From the age of twelve, O'Siadhail was educated at the Jesuit boarding school Clongowes Wood College, an experience he later described in some of his poetry. At thirteen he first visited the Aran Islands, which had a large impact on him.
Micheal O'Siadhail studied at Trinity College Dublin (1964–68) where his teachers included David H. Greene and Máirtín Ó Cadhain. He was elected a Scholar of the College and took a First Class Honours Degree. His circle in Trinity included David McConnell, Mary Robinson and David F. Ford. O'Siadhail then took a government exchange scholarship and studied folklore and Icelandic at the University of Oslo. He continues to see Scandinavian literature as a major influence.
In 1970 he married Bríd Ní Chearbhaill, who was born in Gweedore in County Donegal. She was a teacher for most of her life.
For seventeen years, O'Siadhail worked as an academic; firstly, as a lecturer at Trinity College (1969–73) where he was awarded an MLitt in 1971, and then as a research professor at the Dublin Institute for Advanced Studies. During these years he gave named lectures in Dublin and at Harvard University and Yale University and was a visiting professor at the University of Iceland in 1982. In 1987 he resigned his professorship to write poetry.

---

(Required tasks)
1) In the biography of Micheal O'Siadhail, which two subjects did he study at the University of Oslo?
2) Pick up the Micheal O'Siadhail biography after its last sentence and continue it.

[Element and region listings]
---

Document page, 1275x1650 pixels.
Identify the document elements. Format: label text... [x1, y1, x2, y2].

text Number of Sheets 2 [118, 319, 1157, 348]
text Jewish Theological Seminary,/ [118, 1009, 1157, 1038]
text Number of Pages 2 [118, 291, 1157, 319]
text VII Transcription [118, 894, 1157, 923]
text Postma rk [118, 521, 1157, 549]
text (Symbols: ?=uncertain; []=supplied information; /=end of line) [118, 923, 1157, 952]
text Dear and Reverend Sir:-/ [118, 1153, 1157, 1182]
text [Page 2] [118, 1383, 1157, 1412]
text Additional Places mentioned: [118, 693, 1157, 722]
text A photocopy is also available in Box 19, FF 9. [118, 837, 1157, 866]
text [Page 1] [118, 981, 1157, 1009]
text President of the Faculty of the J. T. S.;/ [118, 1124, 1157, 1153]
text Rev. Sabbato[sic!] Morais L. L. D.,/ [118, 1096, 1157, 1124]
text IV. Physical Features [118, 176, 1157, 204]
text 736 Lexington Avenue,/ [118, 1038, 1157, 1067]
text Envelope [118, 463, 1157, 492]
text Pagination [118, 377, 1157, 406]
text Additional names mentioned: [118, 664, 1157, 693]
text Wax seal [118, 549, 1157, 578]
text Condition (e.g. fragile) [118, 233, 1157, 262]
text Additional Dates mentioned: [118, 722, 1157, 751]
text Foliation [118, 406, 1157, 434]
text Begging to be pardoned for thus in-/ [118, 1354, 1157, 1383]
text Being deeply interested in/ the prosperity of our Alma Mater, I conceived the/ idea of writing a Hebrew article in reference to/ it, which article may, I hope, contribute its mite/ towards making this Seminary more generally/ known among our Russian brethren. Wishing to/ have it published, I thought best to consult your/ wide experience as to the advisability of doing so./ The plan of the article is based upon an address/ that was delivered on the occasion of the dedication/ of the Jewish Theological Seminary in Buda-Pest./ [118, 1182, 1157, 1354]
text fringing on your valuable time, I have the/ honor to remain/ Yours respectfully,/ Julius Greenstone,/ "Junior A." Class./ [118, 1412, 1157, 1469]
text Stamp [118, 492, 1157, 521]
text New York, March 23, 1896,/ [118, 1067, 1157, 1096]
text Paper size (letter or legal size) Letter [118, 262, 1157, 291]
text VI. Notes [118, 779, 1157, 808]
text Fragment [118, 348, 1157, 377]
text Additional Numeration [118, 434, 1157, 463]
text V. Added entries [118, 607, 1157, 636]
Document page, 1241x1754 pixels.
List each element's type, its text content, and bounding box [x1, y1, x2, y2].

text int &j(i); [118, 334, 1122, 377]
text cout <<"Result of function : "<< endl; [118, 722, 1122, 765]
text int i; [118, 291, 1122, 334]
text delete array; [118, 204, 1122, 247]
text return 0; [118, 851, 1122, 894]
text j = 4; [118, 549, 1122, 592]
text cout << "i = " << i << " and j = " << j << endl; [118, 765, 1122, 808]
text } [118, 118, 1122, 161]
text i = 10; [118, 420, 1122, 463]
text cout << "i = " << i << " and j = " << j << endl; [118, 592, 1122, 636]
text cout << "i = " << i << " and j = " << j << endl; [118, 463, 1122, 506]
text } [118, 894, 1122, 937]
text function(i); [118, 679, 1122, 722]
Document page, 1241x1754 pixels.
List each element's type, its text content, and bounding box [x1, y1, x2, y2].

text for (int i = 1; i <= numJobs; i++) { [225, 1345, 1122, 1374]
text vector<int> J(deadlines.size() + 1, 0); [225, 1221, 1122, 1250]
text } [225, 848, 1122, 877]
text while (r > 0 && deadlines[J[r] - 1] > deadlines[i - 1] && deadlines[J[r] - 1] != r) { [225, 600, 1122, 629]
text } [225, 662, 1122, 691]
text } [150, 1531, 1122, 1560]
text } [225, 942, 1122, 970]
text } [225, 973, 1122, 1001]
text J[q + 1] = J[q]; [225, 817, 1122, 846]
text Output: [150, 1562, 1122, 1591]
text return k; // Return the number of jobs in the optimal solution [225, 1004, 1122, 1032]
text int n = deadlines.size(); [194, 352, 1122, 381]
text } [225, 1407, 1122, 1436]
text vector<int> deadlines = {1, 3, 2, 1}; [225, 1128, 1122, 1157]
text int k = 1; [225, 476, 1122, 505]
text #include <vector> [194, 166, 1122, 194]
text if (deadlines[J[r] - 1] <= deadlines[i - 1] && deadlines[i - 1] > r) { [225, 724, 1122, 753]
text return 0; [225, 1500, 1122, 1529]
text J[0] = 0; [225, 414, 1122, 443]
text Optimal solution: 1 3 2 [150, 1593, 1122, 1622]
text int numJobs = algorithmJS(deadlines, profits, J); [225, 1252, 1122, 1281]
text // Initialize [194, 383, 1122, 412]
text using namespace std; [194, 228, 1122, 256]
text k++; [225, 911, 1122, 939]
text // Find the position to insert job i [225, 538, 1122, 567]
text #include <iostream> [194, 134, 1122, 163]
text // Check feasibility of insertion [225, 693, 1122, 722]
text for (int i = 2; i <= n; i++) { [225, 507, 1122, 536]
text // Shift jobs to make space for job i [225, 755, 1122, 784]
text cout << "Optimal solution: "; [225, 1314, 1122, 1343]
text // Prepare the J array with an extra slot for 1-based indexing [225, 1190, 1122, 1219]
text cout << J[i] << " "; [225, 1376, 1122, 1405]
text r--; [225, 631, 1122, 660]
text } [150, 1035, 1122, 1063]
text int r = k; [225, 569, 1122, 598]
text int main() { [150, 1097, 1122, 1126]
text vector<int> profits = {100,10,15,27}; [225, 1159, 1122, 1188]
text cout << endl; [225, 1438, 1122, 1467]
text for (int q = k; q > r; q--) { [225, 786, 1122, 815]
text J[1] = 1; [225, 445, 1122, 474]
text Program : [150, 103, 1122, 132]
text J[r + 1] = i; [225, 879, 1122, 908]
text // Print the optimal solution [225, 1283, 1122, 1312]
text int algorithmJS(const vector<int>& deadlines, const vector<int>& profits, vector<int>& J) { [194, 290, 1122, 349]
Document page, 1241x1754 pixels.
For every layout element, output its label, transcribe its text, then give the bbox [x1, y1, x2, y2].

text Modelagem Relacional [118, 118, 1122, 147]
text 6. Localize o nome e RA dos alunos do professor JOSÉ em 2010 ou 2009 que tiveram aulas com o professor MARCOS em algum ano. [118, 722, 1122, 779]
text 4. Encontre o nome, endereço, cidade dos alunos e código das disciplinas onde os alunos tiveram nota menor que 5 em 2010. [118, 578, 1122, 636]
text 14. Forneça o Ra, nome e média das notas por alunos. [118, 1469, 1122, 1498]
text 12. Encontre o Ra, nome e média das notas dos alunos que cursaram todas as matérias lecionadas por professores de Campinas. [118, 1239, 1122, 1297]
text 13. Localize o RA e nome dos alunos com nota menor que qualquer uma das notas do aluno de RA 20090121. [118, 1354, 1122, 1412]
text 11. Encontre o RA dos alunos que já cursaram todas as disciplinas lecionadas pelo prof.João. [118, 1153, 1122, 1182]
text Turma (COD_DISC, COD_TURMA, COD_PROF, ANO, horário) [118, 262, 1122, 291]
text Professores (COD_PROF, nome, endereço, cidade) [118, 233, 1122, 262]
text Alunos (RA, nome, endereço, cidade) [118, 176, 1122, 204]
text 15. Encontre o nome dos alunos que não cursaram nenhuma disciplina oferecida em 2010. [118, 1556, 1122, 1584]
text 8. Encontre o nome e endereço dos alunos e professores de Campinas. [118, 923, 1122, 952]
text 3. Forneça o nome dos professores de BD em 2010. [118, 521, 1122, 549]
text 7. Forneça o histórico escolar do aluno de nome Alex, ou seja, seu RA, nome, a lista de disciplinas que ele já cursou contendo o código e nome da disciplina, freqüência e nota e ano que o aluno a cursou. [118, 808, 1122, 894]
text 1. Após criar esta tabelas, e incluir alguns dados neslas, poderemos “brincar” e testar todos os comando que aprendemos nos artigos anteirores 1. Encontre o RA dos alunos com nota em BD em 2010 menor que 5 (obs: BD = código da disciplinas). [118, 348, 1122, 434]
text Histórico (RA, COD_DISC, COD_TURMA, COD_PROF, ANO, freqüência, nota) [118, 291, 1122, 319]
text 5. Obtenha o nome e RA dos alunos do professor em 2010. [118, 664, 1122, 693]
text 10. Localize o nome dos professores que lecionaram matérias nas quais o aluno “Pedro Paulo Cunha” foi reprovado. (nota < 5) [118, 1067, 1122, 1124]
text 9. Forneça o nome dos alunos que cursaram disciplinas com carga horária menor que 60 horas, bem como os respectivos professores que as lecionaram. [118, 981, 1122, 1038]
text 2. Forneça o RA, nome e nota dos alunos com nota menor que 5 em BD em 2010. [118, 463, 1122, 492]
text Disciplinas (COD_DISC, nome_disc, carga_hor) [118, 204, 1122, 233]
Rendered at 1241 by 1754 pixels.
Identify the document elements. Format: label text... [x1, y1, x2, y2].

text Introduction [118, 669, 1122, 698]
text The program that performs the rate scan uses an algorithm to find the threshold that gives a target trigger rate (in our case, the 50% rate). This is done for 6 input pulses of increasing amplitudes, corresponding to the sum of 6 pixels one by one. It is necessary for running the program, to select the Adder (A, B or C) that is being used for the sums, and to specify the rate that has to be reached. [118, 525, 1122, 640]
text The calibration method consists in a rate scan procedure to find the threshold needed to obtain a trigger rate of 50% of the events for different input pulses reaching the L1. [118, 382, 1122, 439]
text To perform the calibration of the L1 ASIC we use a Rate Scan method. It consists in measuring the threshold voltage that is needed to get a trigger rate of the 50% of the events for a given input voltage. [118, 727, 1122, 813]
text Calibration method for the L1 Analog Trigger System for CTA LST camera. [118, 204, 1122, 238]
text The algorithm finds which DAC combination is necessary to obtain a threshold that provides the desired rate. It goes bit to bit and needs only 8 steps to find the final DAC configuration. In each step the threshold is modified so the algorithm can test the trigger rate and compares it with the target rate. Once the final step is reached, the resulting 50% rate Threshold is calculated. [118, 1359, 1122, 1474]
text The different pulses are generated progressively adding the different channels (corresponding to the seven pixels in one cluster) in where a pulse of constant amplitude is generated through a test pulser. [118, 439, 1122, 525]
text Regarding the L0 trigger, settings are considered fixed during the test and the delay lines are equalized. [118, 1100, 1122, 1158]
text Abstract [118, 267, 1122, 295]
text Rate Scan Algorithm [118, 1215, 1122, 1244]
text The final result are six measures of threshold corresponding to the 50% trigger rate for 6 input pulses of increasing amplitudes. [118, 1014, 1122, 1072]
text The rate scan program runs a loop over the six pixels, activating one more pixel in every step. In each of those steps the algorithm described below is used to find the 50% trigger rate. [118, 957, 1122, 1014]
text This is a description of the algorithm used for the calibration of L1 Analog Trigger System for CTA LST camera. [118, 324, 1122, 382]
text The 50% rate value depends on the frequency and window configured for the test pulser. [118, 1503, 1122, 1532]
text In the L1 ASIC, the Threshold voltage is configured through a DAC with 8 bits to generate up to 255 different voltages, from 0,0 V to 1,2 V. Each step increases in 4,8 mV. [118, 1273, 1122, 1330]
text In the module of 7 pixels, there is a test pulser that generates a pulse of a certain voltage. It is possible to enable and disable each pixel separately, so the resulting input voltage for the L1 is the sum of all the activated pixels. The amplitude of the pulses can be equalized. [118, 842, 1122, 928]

---

(Per-task outputs)
1) Folklore and Icelandic.

2)
He was a member of the Arts Council of the Republic of Ireland (1987–93), of the Advisory Committee on Cultural Relations (1989–97) and was editor of Poetry Ireland Review. He was the founding chairman of ILE (Ireland Literature Exchange). As a founder member of Aosdána (Academy of Distinguished Irish Artists) he is part of a circle of artists and has worked with his friend, the composer Seóirse Bodley, the painters Cecil King and Mick O'Dea, and in 2008 he gave a reading as part of Brian Friel's eightieth birthday celebration.
He represented Ireland at the Poetry Society's European Poetry Festival in London in 1981 and at the Frankfurt Book Fair in 1997. He was writer-in-residence at the Yeats Summer School in 1991 and writer-in-residence at the University of British Columbia in 2002.
In 2018, O'Siadhail was included in The Tablet magazine's ′Fifty Minds That Matter′ – fifty men and women who are ″adding some Catholic salt to the contemporary cultural soup″.
During his years as an academic, O'Siadhail, writing under the Irish spelling of his name, published works on the linguistics of Irish and a textbook for learners of Irish.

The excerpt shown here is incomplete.